Two Modular Airborne Firefighting System-equipped C-130 Hercules, aircrews and support personnel from the 302nd Airlift Wing here were activated to support aerial firefighting efforts in the Western U.S. The MAFFS aircraft are expected to fly fire containment missions from McClellan Airtanker Base, California, and other locations as needed. The C-130s aircrews and support personnel are expected to depart Peterson AFB Aug. 3.

The U.S. Forest Service sent a request for Department of Defense MAFFS C-130s and crews through U.S. Northern Command.

"Our MAFFS personnel will provide additional and much needed fire suppression efforts in California. We are looking forward to adding our surge capabilities to the mix," said Col. Scott Sanders, MAFFS Air Expeditionary Group commander. "The MAFFS program is part of an important partnership among DOD, NIFC, CalFire and other contract and military responders."

This is the first MAFFS activation for the 302nd AW in 2015. The August activation is part of the normal duty rotation shared by the 302nd AW and the 153rd AW, Wyoming Air National Guard; 146th AW, California ANG; and 145th AW, North Carolina ANG.

MAFFS is a self-contained aerial firefighting system, owned by the U.S. Forest Service, that can discharge 3,000 gallons of water or fire retardant in less than five seconds, covering an area one-quarter of a mile long by 100 feet wide. Once the load is discharged, it can be refilled in less than 12 minutes.
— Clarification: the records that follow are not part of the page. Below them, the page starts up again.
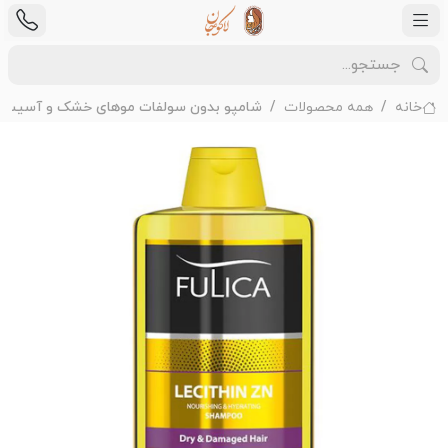
خانه
همه محصولات
شامپو بدون سولفات موهای خشک و آسیب دی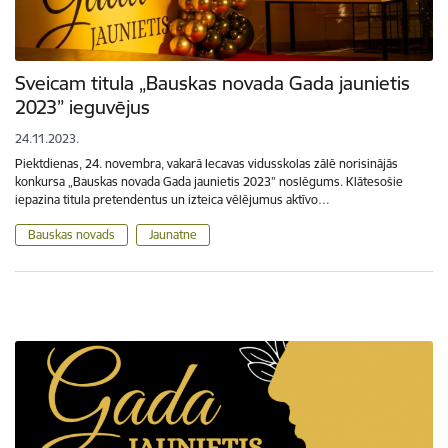
Sveicam titula „Bauskas novada Gada jaunietis
2023” ieguvējus
24.11.2023.
Piektdienas, 24. novembra, vakarā Iecavas vidusskolas zālē norisinājās
konkursa „Bauskas novada Gada jaunietis 2023” noslēgums. Klātesošie
iepazina titula pretendentus un izteica vēlējumus aktīvo…
Bauskas novads
Jaunatne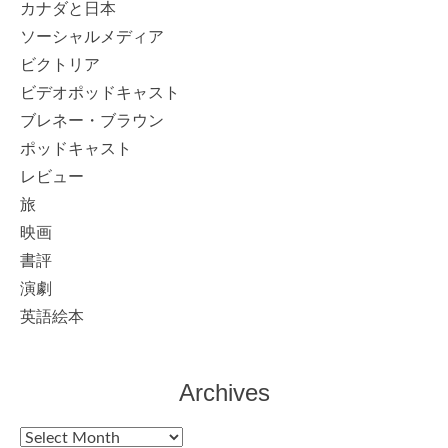
カナダと日本
ソーシャルメディア
ビクトリア
ビデオポッドキャスト
ブレネー・ブラウン
ポッドキャスト
レビュー
旅
映画
書評
演劇
英語絵本
Archives
Archives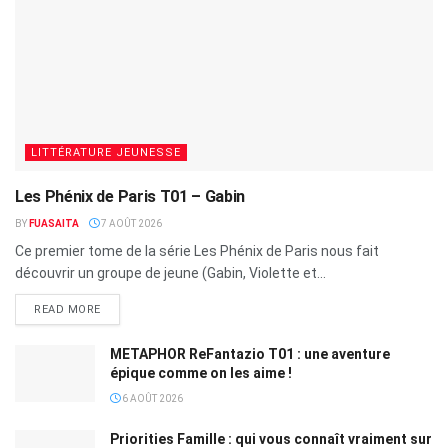
LITTÉRATURE JEUNESSE
Les Phénix de Paris T01 – Gabin
BY
FUASAITA
7 AOÛT 2026
Ce premier tome de la série Les Phénix de Paris nous fait
découvrir un groupe de jeune (Gabin, Violette et...
READ MORE
METAPHOR ReFantazio T01 : une aventure
épique comme on les aime !
6 AOÛT 2026
Priorities Famille : qui vous connaît vraiment sur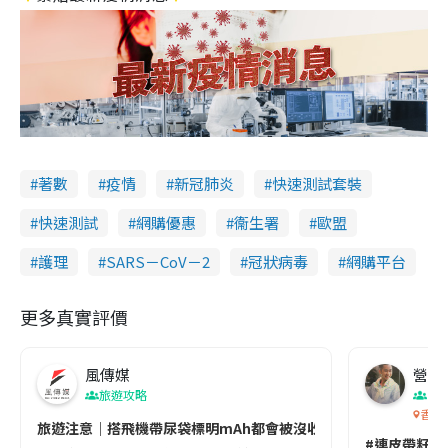
著數
疫情
新冠肺炎
快速測試套裝
快速測試
網購優惠
衞生署
歐盟
護理
SARS－CoV－2
冠狀病毒
網購平台
更多真實評價
風傳媒
營養教
旅遊攻略
生
香港
旅遊注意｜搭飛機帶尿袋標明mAh都會被沒收😱出發前切記檢查「1
#連皮帶籽都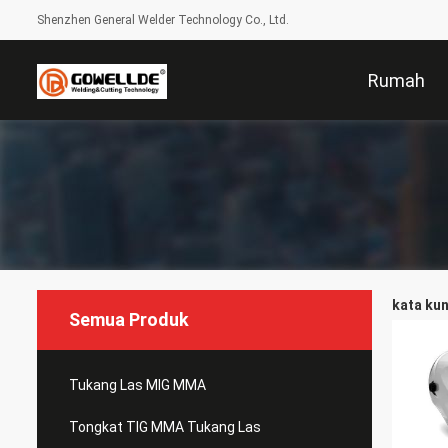
Shenzhen General Welder Technology Co., Ltd.
Rumah
kata kun
Semua Produk
Tukang Las MIG MMA
Tongkat TIG MMA Tukang Las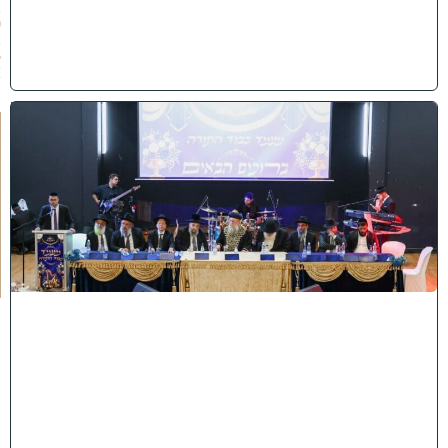
2
0
2
6
)
י
ב
נ
ה
ו
ח
כ
מ
י
ה
:
מ
ר
ן
ה
ר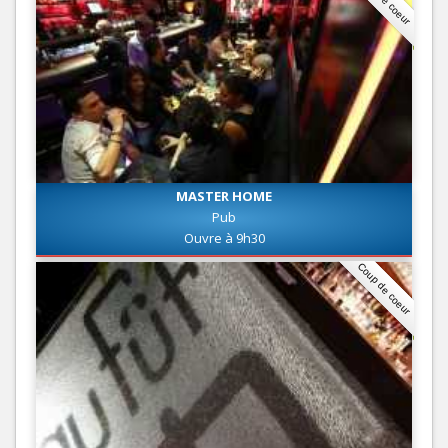
MASTER HOME
Pub
Ouvre à 9h30
Coup de coeur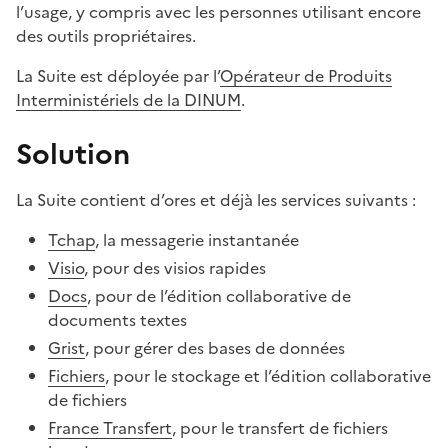
l’usage, y compris avec les personnes utilisant encore
des outils propriétaires.
La Suite est déployée par l’
Opérateur de Produits
Interministériels de la DINUM
.
Solution
La Suite contient d’ores et déjà les services suivants :
Tchap
, la messagerie instantanée
Visio
, pour des visios rapides
Docs
, pour de l’édition collaborative de
documents textes
Grist
, pour gérer des bases de données
Fichiers
, pour le stockage et l’édition collaborative
de fichiers
France Transfert
, pour le transfert de fichiers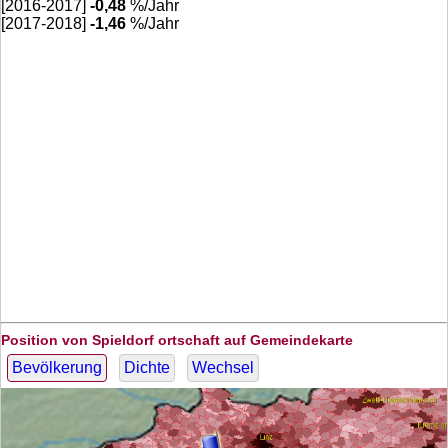
[2016-2017]
-0,48
%/Jahr
[2017-2018]
-1,46
%/Jahr
Position von Spieldorf ortschaft auf Gemeindekarte
Bevölkerung
Dichte
Wechsel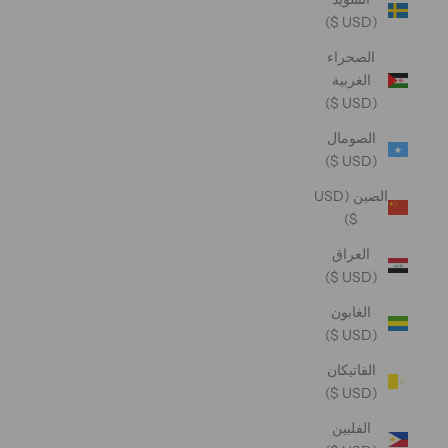
(USD $)
الصحراء
الغربية
(USD $)
الصومال
(USD $)
الصين (USD
$)
العراق
(USD $)
الغابون
(USD $)
الفاتيكان
(USD $)
الفلبين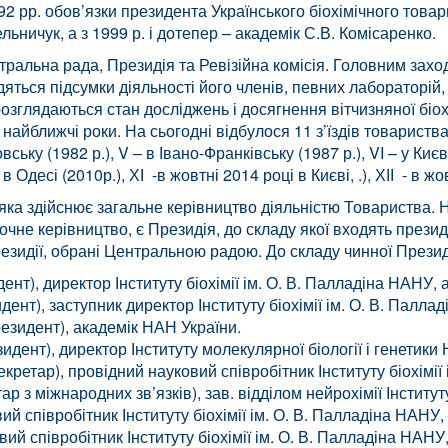
992 рр. обов’язки президента Українського біохімічного тов
ничук, а з 1999 р. і дотепер – академік С.В. Комісаренко.
тральна рада, Президія та Ревізійна комісія. Головним захо
дяться підсумки діяльності його членів, певних лабораторі
озглядаються стан досліджень і досягнення вітчизняної біох
ближчі роки. На сьогодні відбулося 11 з’їздів товариства. І 
овську (1982 р.), V – в Івано-Франківську (1987 р.), VI – у Києві 
 в Одесі (2010р.), ХІ -в жовтні 2014 році в Києві, .), ХІІ - в 
а здійснює загальне керівництво діяльністю Товариства. На 
очне керівництво, є Президія, до складу якої входять презид
езидії, обрані Центральною радою. До складу чинної Презид
нт), директор Інституту біохімії ім. О. В. Палладіна НАНУ,
ент), заступник директор Інституту біохімії ім. О. В. Палл
езидент), академік НАН України.
дент), директор Інституту молекулярної біології і генетики
кретар), провідний науковий співробітник Інституту біохімії
 з міжнародних зв’язків), зав. відділом нейрохімії Інститут
ий співробітник Інституту біохімії ім. О. В. Палладіна НАНУ
й співробітник Інституту біохімії ім. О. В. Палладіна НАНУ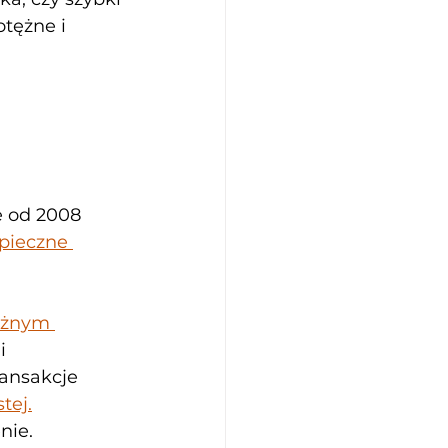
otężne i 
 od 2008 
pieczne 
eżnym 
i 
ansakcje 
tej.
nie.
The DOD, through U.S. Northern Command at Peterson AFB, provides unique military support to firefighting efforts when requested by the National Interagency Fire Center and approved by the Secretary of Defense. These diverse mission assets are prepared to respond quickly and effectively to protect lives, property, critical infrastructure and natural resources, and can include, but are not limited to, MAFFS, military helicopters and ground forces capable of supporting the firefighting efforts.